- _ACTIVITY_
Starting with the line that contains "middle dip: (311, 233)", reproduce each line through the end of the listing below, with no other output.

- _GIVEN ENTRIES_
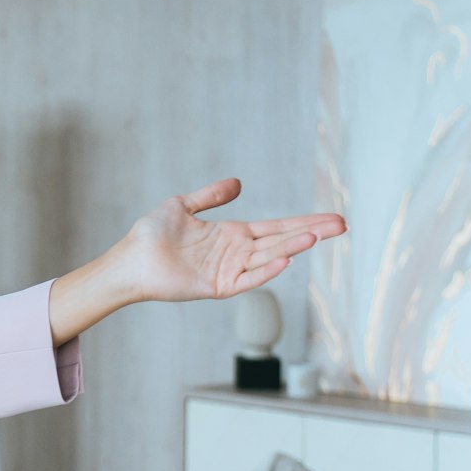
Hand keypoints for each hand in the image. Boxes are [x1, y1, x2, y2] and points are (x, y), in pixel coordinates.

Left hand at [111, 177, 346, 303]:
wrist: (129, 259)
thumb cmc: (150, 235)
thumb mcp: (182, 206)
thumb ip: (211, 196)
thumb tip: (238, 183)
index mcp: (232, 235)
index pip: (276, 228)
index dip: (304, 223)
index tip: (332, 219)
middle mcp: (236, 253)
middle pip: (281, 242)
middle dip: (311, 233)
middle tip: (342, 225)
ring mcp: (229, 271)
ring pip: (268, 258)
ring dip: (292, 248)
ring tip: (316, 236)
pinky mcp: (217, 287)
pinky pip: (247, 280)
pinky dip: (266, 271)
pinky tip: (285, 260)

- _RESULT OF THE EXERCISE_
middle dip: (311, 233)
middle tip: (342, 225)
ring mcp: (229, 271)
ring pip: (268, 258)
ring dip: (292, 248)
ring tip: (316, 236)
pinky mcp: (217, 287)
pinky pip: (247, 280)
pinky dip: (266, 271)
pinky tip: (285, 260)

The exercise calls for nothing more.